* [COMPLETE THE FOLLOWING]:
1. List every distinct module name that is passed to require in the forum thread on finding the newest file in a directory.
2. Resume the forum thread on finding the newest file in a directory, picking up the code right after its final comment line.

* [SUPPLIED PASSAGE]:
BTW, there is no obvious reason in the original post to use synchronous file listing.

Upvotes: 7

Joseph Gabriel
Joseph Gabriel

Reputation: 8520

[Extended umair's answer to correct a bug with current working directory]

function getNewestFile(dir, regexp) {
    var fs = require("fs"),
     path = require('path'),
    newest = null,
    files = fs.readdirSync(dir),
    one_matched = 0,
    i

    for (i = 0; i < files.length; i++) {

        if (regexp.test(files[i]) == false)
            continue
        else if (one_matched == 0) {
            newest = files[i];
            one_matched = 1;
            continue
        }

        f1_time = fs.statSync(path.join(dir, files[i])).mtime.getTime()
        f2_time = fs.statSync(path.join(dir, newest)).mtime.getTime()
        if (f1_time > f2_time)
            newest[i] = files[i]  
    }

    if (newest != null)
        return (path.join(dir, newest))
    return null
}

Upvotes: 2

umair siddiqui
umair siddiqui

Reputation: 9

with synchronized version of read directory (fs.readdirSync) and file status (fs.statSync):

function getNewestFile(dir, regexp) {
    newest = null
    files = fs.readdirSync(dir)
    one_matched = 0

    for (i = 0; i < files.length; i++) {

        if (regexp.test(files[i]) == false)
            continue
        else if (one_matched == 0) {
            newest = files[i]
            one_matched = 1
            continue
        }

        f1_time = fs.statSync(files[i]).mtime.getTime()
        f2_time = fs.statSync(newest).mtime.getTime()
        if (f1_time > f2_time)
            newest[i] = files[i]  
    }

    if (newest != null)
        return (dir + newest)
    return null
}

you can call this function as follows:

var f = getNewestFile("./", new RegExp('.*\.mp3'))

Upvotes: 0

Ilia Barahovsky
Ilia Barahovsky

Reputation: 10498

Assuming availability of underscore (http://underscorejs.org/) and taking synchronous approach (which doesn't utilize the node.js strengths, but is easier to grasp):

var fs = require('fs'),
    path = require('path'),
    _ = require('underscore');

// Return only base file name without dir
function getMostRecentFileName(dir) {
    var files = fs.readdirSync(dir);

    // use underscore for max()

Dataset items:
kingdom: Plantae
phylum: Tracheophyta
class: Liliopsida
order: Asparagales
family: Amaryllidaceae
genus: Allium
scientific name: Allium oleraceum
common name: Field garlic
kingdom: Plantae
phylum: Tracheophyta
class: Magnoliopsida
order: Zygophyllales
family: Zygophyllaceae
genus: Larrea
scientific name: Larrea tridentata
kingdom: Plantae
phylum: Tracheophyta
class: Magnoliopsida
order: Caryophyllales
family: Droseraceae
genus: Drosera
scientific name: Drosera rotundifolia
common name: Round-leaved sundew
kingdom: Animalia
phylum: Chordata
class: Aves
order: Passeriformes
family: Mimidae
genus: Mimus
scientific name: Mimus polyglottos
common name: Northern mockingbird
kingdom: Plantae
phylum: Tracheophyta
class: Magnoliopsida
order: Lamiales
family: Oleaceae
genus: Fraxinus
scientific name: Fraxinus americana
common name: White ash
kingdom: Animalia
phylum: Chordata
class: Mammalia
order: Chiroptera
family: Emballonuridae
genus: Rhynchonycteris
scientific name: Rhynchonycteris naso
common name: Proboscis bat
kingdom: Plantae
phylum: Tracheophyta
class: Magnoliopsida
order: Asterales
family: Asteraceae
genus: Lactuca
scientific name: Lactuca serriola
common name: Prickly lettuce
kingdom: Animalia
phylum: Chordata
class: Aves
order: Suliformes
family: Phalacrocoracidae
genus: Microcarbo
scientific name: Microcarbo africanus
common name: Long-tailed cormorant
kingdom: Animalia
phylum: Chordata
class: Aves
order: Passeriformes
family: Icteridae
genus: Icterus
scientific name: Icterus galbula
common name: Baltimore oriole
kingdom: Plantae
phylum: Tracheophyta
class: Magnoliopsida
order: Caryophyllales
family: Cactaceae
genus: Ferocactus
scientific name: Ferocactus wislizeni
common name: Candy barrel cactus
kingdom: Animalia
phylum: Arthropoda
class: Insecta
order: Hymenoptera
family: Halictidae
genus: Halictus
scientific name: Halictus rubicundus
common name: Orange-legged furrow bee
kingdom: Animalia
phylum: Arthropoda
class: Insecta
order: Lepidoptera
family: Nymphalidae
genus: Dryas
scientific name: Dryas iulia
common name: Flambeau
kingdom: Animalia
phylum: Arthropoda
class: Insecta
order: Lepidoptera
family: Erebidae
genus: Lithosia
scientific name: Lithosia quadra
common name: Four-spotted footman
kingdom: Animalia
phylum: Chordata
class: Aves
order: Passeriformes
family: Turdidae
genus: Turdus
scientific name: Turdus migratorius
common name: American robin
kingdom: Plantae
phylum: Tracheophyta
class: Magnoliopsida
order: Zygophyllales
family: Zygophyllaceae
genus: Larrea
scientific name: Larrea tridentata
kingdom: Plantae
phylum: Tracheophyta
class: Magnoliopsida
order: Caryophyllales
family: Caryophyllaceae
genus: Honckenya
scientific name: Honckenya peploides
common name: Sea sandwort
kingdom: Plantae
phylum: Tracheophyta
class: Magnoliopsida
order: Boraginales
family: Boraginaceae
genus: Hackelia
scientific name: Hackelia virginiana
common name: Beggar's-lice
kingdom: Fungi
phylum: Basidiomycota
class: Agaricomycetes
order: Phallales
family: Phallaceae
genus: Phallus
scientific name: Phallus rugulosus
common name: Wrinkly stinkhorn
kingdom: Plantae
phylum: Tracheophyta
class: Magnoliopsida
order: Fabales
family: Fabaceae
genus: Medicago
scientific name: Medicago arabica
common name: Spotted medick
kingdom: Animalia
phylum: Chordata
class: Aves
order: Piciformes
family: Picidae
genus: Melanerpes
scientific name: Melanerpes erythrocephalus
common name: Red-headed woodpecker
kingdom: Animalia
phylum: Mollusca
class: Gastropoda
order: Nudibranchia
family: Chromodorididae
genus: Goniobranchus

* [ANSWERS FOR THE EXERCISE]:
1. fs, path, underscore

2.
    return _.max(files, function (f) {
        var fullpath = path.join(dir, f);

        // ctime = creation time is used
        // replace with mtime for modification time
        return fs.statSync(fullpath).ctime;
    });
}

Upvotes: 29

orcaman
orcaman

Reputation: 6591

this should do the trick ("dir" is the directory you use fs.readdir over to get the "files" array):

function getNewestFile(dir, files, callback) {
    if (!callback) return;
    if (!files || (files && files.length === 0)) {
        callback();
    }
    if (files.length === 1) {
        callback(files[0]);
    }
    var newest = { file: files[0] };
    var checked = 0;
    fs.stat(dir + newest.file, function(err, stats) {
        newest.mtime = stats.mtime;
        for (var i = 0; i < files.length; i++) {
            var file = files[i];
            (function(file) {
                fs.stat(file, function(err, stats) {
                    ++checked;
                    if (stats.mtime.getTime() > newest.mtime.getTime()) {
                        newest = { file : file, mtime : stats.mtime };
                    }
                    if (checked == files.length) {
                        callback(newest);
                    }
                });
            })(dir + file);
        }
    });
 }

Upvotes: 3

Nathan Friedly
Nathan Friedly

Reputation: 8166

Unfortunately, I don't think the files are guaranteed to be in any particular order.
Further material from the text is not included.